Pat Launer, Center Stage on KSDS JAZZ88
January 24, 2014
As we all know, the feared era of Big Brother has arrived. We’re tapped, tracked and scanned at every turn. Bugged, you might say. Your life is no longer your own.
Award-winning actor and Pulitzer Prize-winning playwright Tracy Letts felt the encroaching creepiness back in 1996, when he wrote “BUG” which, in a revised version, made its American premiere in 2000. Now, with the NSA breathing down our necks, it’s more relevant than ever.
The action takes place in a seedy Oklahoma motel room, where Agnes is holed up, working at a club by night and hiding out from her abusive ex-con ex-husband, who just got sprung from the pen. Her lesbian biker buddy meets a guy at work and brings him over to meet Aggie. Peter seems a bit odd and jumpy; he’s AWOL from the Army, where he insists he was an experimental guinea pig, with surveillance transmitters implanted in his skin. Soon, these begin to manifest as bugbites . Peter becomes increasingly obsessed and paranoid. His body is bloody from the digging he’s done on his chest and arms, to get the spyware out.

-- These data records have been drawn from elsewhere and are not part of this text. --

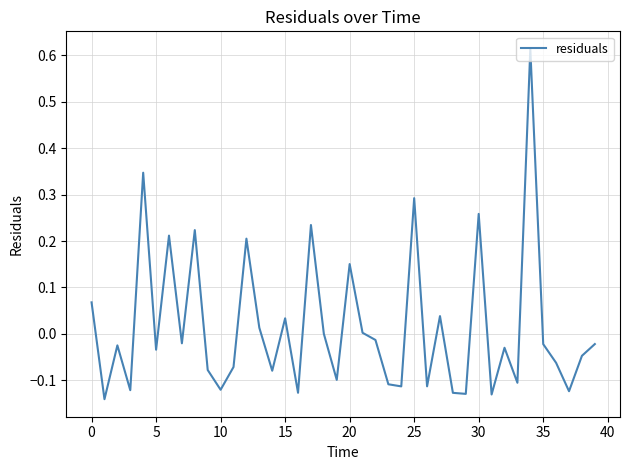

What is the difference between the maximum and minimum values?

0.8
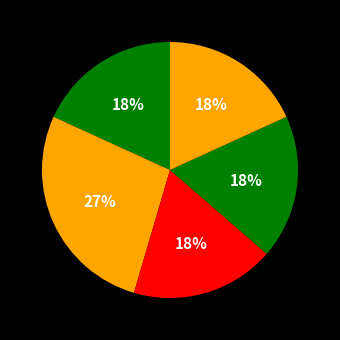

To the nearest percent, what is the average slice percentage?

20%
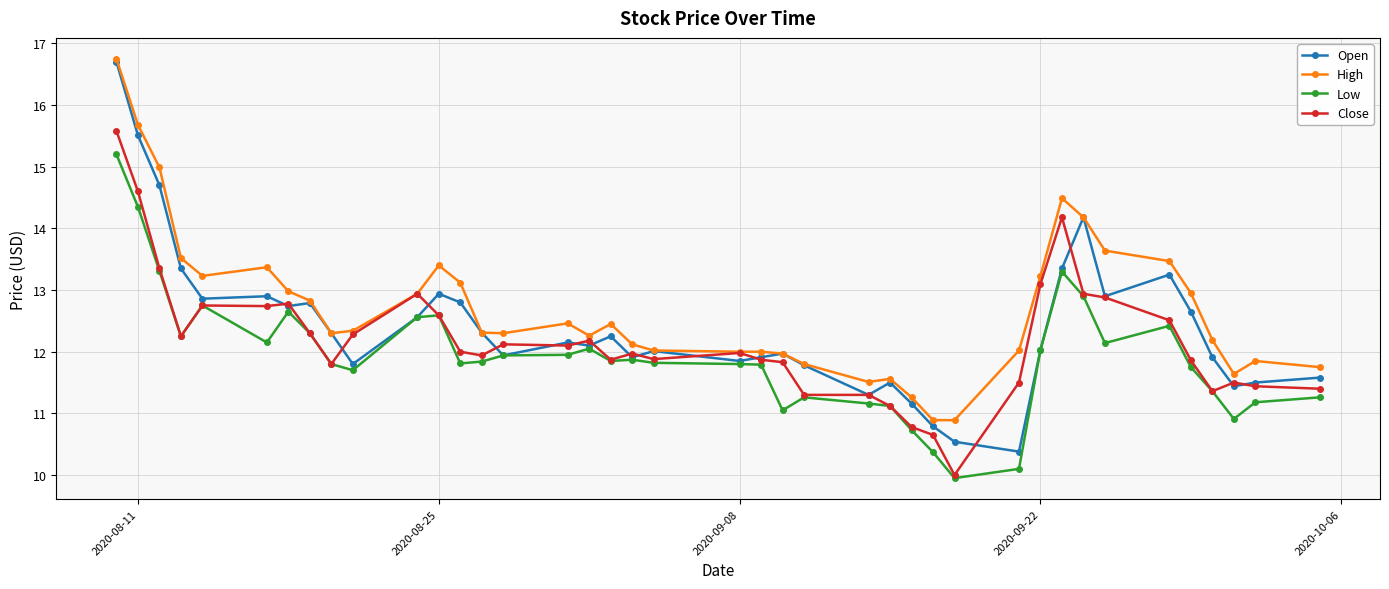

Which series has the largest total across all categories?

High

Agnes, resilient (after the loss of her son) but still damaged and fragile, is happy to have someone to share her bed; she gets sucked into the weirdness, with conspiracy theories flying, along with the insidious unseen bugs. Gradually, the room turns into a bunker cum laboratory, with aluminum foil covering the walls and windows, and a microscope at the ready to examine the invisible intruders. Things get more and more unsettling. Finally, the ex brings in the doctor who dealt with Peter, and the situation starts spiraling out of control.
This is just the kind of deliciously dark drama ion theatre relishes and devours. It’s got a claustrophobic setup, blood, violence, lunacy and nudity. Who could ask for anything more?
The design elements are wonderful and, under the direction of Claudio Raygoza, the cast is superb. Hannah Logan gives a tour de force performance as Aggie, who takes the biggest journey, stopping at every emotional way-station imaginable. Steve Froelich is excellent as scary, hair-raising Peter. Amanda Morrow is gorgeously tough as the friend and Tim Schubert is aptly ominous as the ex. But the doctor is the pivotal character. How he’s played determines how we interpret what we’ve seen. Is Peter just a garden-variety paranoid schizophrenic, or did he actually undergo experimentation? Is this really a doctor, or some officious government official?
In an otherwise outstanding production, the role is played without enigma or ambiguity. Eric Poppick portrays the physician in a straightforward, fairly avuncular fashion, when sinister would’ve been more intriguing. “Bug” is far less interesting if it’s just about infectious insanity.
In either case, I defy you to come away without feeling creeped -out … and very itchy.
“BUG” continues through February 8 at ion theatre, on the edge of Hillcrest.